Host-symbiont coevolution: Exploring the parasitism-mutualism continuum

Intimate and prolonged associations between different organisms - symbioses - are widespread and important in the natural environment. Symbiotic associations can range from being parasitic, where one organism benefits at the expense of the other, to being mutualistic, where both organisms benefit from the association. Such symbiotic associations underpin the functioning of ecosystems: mutualism can allow pairs of organisms to survive where otherwise neither would and parasitism can limit the growth of host populations. These symbioses are particularly important in microbial communities but little is known about how these associations shape the evolution and diversity of microbial symbionts.
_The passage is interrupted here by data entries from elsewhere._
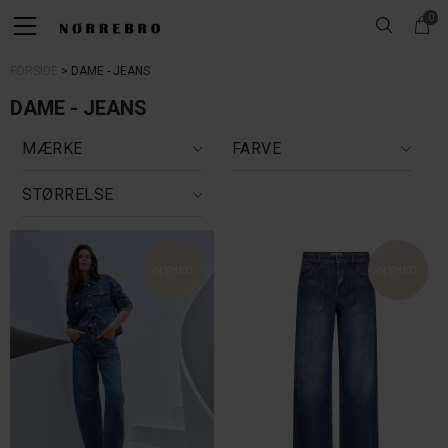
0
FORSIDE
DAME - JEANS
DAME - JEANS
MÆRKE
FARVE
STØRRELSE
NYHED
NYHED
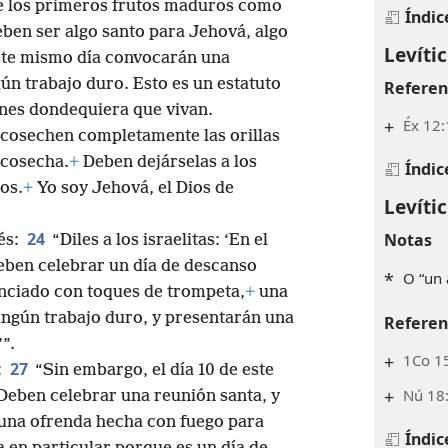
 de los primeros frutos maduros como
Índic
ben ser algo santo para Jehová, algo
Levític
te mismo día convocarán una
n trabajo duro. Esto es un estatuto
Referen
nes dondequiera que vivan.
+
Éx 12
 cosechen completamente las orillas
 cosecha.
+
Deben dejárselas a los
Índic
os.
+
Yo soy Jehová, el Dios de
Levíti
24
Notas
és:
“Diles a los israelitas: ‘En el
deben celebrar un día de descanso
*
O “un 
ciado con toques de trompeta,
+
una
ngún trabajo duro, y presentarán una
Referen
”.
+
1Co 15
27
:
“Sin embargo, el día 10 de este
+
Nú 18:
Deben celebrar una reunión santa, y
una ofrenda hecha con fuego para
Índic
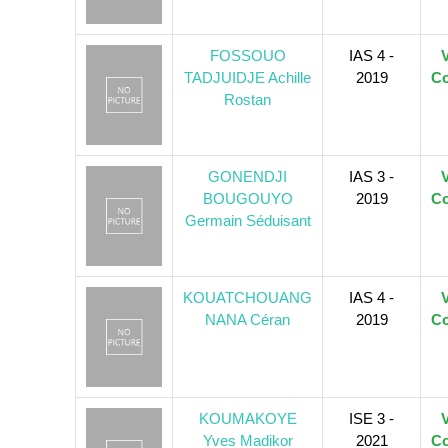
FOSSOUO
IAS 4 -
V
TADJUIDJE Achille
2019
Co
Rostan
GONENDJI
IAS 3 -
V
BOUGOUYO
2019
Co
Germain Séduisant
KOUATCHOUANG
IAS 4 -
V
NANA Céran
2019
Co
KOUMAKOYE
ISE 3 -
V
Yves Madikor
2021
Co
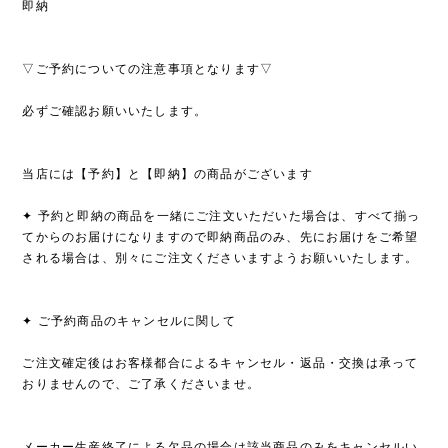
即納
▽ご予約についての注意事項となります▽
必ずご確認お願いいたします。
当店には【予約】と【即納】の商品がございます
✦ 予約と即納の商品を一緒にご注文いただいた場合は、すべて揃っ
てからのお届けになりますので即納商品のみ、先にお届けをご希望
される場合は、別々にご注文くださいますようお願いいたします。
✦ ご予約商品のキャンセルに関して
ご注文確定後はお客様都合によるキャンセル・返品・交換は承って
おりませんので、ご了承くださいませ。
メーカー生産終了による欠品の場合は該当商品のみをキャンセルい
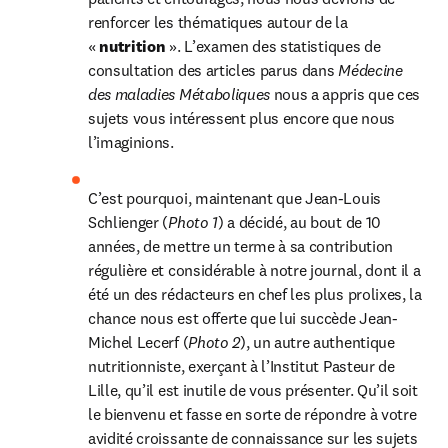
renforcer les thématiques autour de la 
« 
nutrition 
». L’examen des statistiques de 
consultation des articles parus dans 
Médecine 
des maladies Métaboliques 
nous a appris que ces 
sujets vous intéressent plus encore que nous 
l’imaginions.
C’est pourquoi, maintenant que Jean-Louis 
Schlienger (
Photo 1
) a décidé, au bout de 10 
années, de mettre un terme à sa contribution 
régulière et considérable à notre journal, dont il a 
été un des rédacteurs en chef les plus prolixes, la 
chance nous est offerte que lui succède Jean-
Michel Lecerf (
Photo 2
), un autre authentique 
nutritionniste, exerçant à l’Institut Pasteur de 
Lille, qu’il est inutile de vous présenter. Qu’il soit 
le bienvenu et fasse en sorte de répondre à votre 
avidité croissante de connaissance sur les sujets 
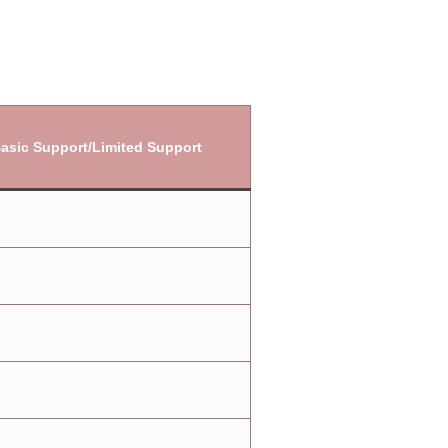
asic Support/Limited Support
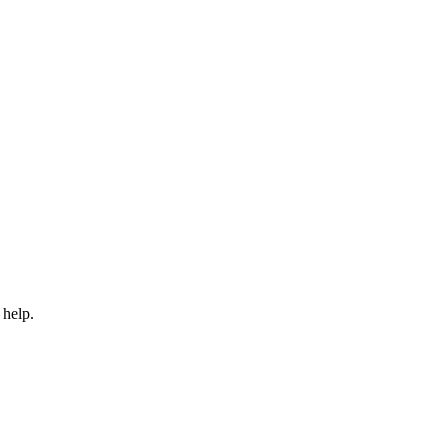
 help.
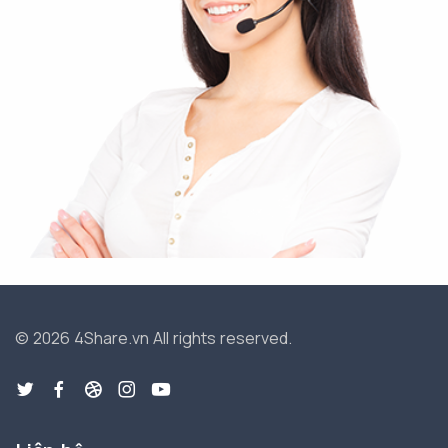
© 2026 4Share.vn
All rights reserved.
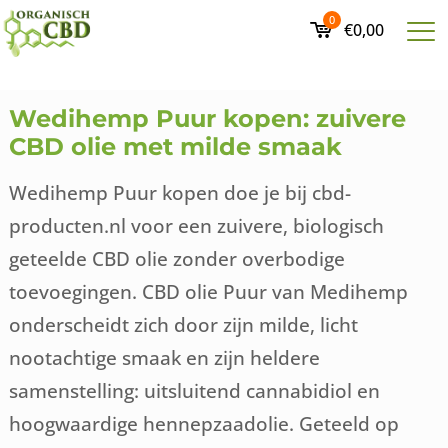
0
€0,00
Wedihemp Puur kopen: zuivere
CBD olie met milde smaak
Wedihemp Puur kopen doe je bij cbd-
producten.nl voor een zuivere, biologisch
geteelde CBD olie zonder overbodige
toevoegingen. CBD olie Puur van Medihemp
onderscheidt zich door zijn milde, licht
nootachtige smaak en zijn heldere
samenstelling: uitsluitend cannabidiol en
hoogwaardige hennepzaadolie. Geteeld op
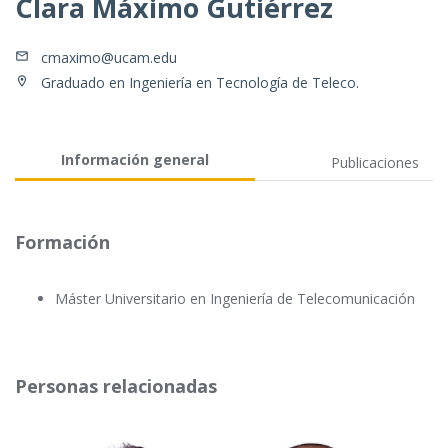
Clara Máximo Gutiérrez
cmaximo@ucam.edu
Graduado en Ingeniería en Tecnología de Teleco.
Información general
Publicaciones
Formación
Máster Universitario en Ingeniería de Telecomunicación
Personas relacionadas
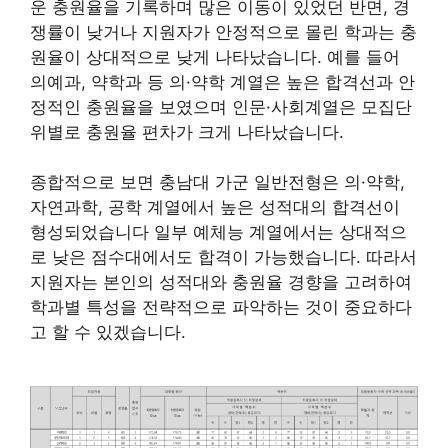
운 충원율을 기록하며 많은 이동이 있었던 반면, 경
쟁률이 낮거나 지원자가 안정적으로 몰린 학과는 충
원율이 상대적으로 낮게 나타났습니다. 예를 들어
의예과, 약학과 등 의·약학 계열은 높은 합격선과 안
정적인 충원율을 보였으며 인문·사회계열은 모집단
위별로 충원율 편차가 크게 나타났습니다.
종합적으로 보면 충남대 가군 일반전형은 의·약학,
자연과학, 공학 계열에서 높은 성적대의 합격선이
형성되었습니다 일부 예체능 계열에서는 상대적으
로 낮은 점수대에서도 합격이 가능했습니다. 따라서
지원자는 본인의 성적대와 충원율 경향을 고려하여
학과별 특성을 전략적으로 파악하는 것이 중요하다
고 할 수 있겠습니다.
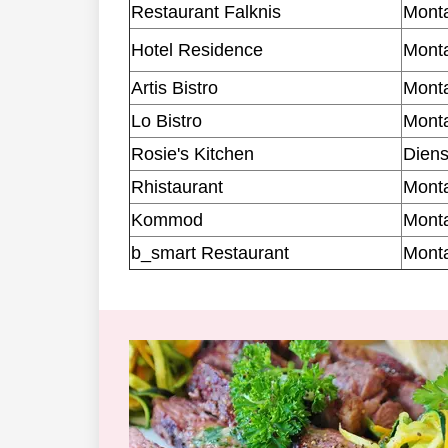
Restaurant Falknis
Monta
Hotel Residence
Monta
Artis Bistro
Monta
Lo Bistro
Monta
Rosie's Kitchen
Diens
Rhistaurant
Monta
Kommod
Monta
b_smart Restaurant
Monta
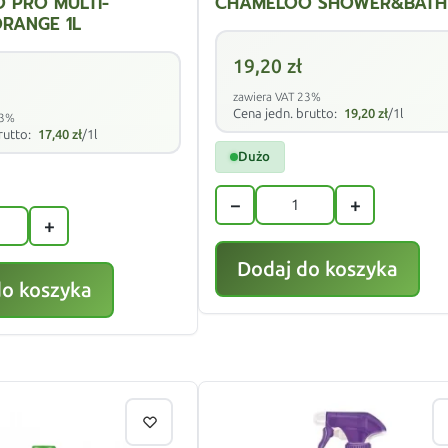
 PRO MULTI-
CHAMELOO SHOWER&BATH 
ORANGE 1L
19,20
zł
zawiera VAT 23%
Cena jedn. brutto:
19,20
zł
/1l
23%
rutto:
17,40
zł
/1l
Dużo
−
+
+
Dodaj do koszyka
do koszyka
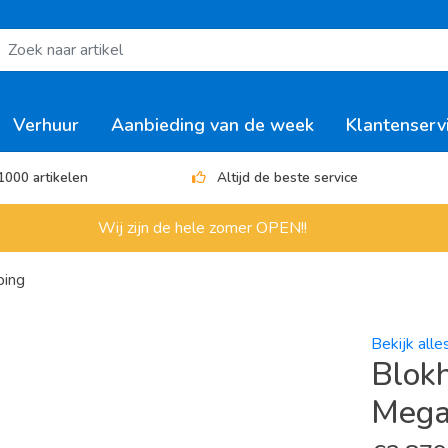
Verhuur
Aanbieding van de week
Klantenserv
1000 artikelen
Altijd de beste service
Wij zijn de hele zomer OPEN!!
ping
Bekijk all
Blok
Mega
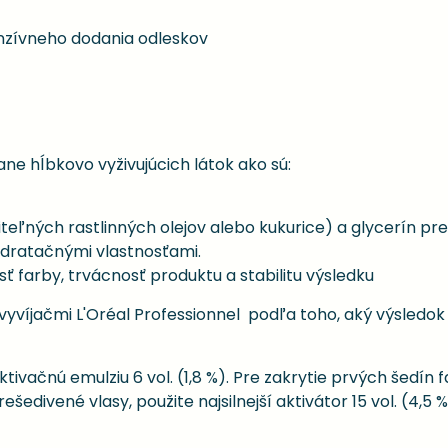
enzívneho dodania odleskov
ne hĺbkovo vyživujúcich látok ako sú:
teľných rastlinných olejov alebo kukurice) a glycerín pre
ydratačnými vlastnosťami.
ť farby, trvácnosť produktu a stabilitu výsledku
vyvíjačmi L'Oréal Professionnel podľa toho, aký výsledok 
tivačnú emulziu 6 vol. (1,8 %). Pre zakrytie prvých šedín f
ešedivené vlasy, použite najsilnejší aktivátor 15 vol. (4,5 %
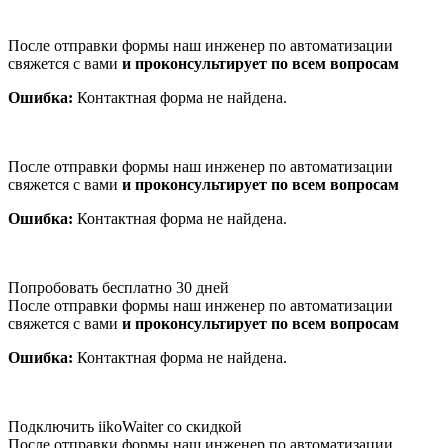
После отправки формы наш инженер по автоматизации
свяжется с вами
и проконсультирует по всем вопросам
Ошибка:
Контактная форма не найдена.
После отправки формы наш инженер по автоматизации
свяжется с вами
и проконсультирует по всем вопросам
Ошибка:
Контактная форма не найдена.
Попробовать бесплатно 30 дней
После отправки формы наш инженер по автоматизации
свяжется с вами
и проконсультирует по всем вопросам
Ошибка:
Контактная форма не найдена.
Подключить iikoWaiter со скидкой
После отправки формы наш инженер по автоматизации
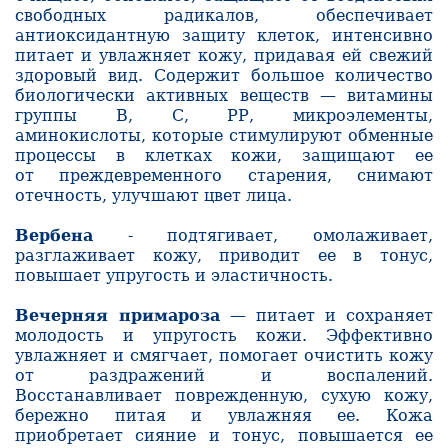
свободных радикалов, обеспечивает
антиоксидантную защиту клеток, интенсивно
питает и увлажняет кожу, придавая ей свежий
здоровый вид. Содержит большое количество
биологически активных веществ — витамины
группы В, С, РР, микроэлементы,
аминокислоты, которые стимулируют обменные
процессы в клетках кожи, защищают ее
от преждевременного старения, снимают
отечность, улучшают цвет лица.
Вербена
- подтягивает, омолаживает,
разглаживает кожу, приводит ее в тонус,
повышает упругость и эластичность.
Вечерняя примароза
— питает и сохраняет
молодость и упругость кожи. Эффективно
увлажняет и смягчает, помогает очистить кожу
от раздражений и воспалений.
Восстанавливает поврежденную, сухую кожу,
бережно питая и увлажняя ее. Кожа
приобретает сияние и тонус, повышается ее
Here we want to understand how the evolution of symbiotic organisms is different under conditions that range from parasitic to mutualistic. Our approach is to study the evolution of a bacterial-plasmid symbiosis where the nature of the association ranges from parasitic to mutualistic depending on the environment: in the presence of mercury the association is mutualistic because the plasmid has a gene for mercury resistance; and in the absence of mercury the association is parasitic because carrying the plasmid slows the growth of the bacteria. In nature carrying the plasmid allows bacteria to survive in otherwise toxic mercury contaminated soils. We will exploit the short generation times, and large population sizes of bacteria to observe evolution in action. We will discover and contrast the genetic changes that occur in the genomes of both the bacteria and the plasmid as they co-evolve on a continuum of environments that change the symbiosis from parasitic to mutualistic. - Our study is novel because we will, for the first time, study evolution across a parasitic-mutualistic symbiosis continuum using a single symbiotic association. - Our study is relevant to the natural environment because such bacterial-plasmid associations are widespread, but poorly understood, in microbial communities and are likely to play an important role in maintaining biodiversity and ecosystem function, particularly in response to heavy metal contamination of soils. - Our study is powerful because we will use an experimental approach to study evolution in action. - Our study is timely because we will exploit the latest technologies in DNA sequencing to directly observe evolution of genetic sequences in bacterial and plasmid genomes.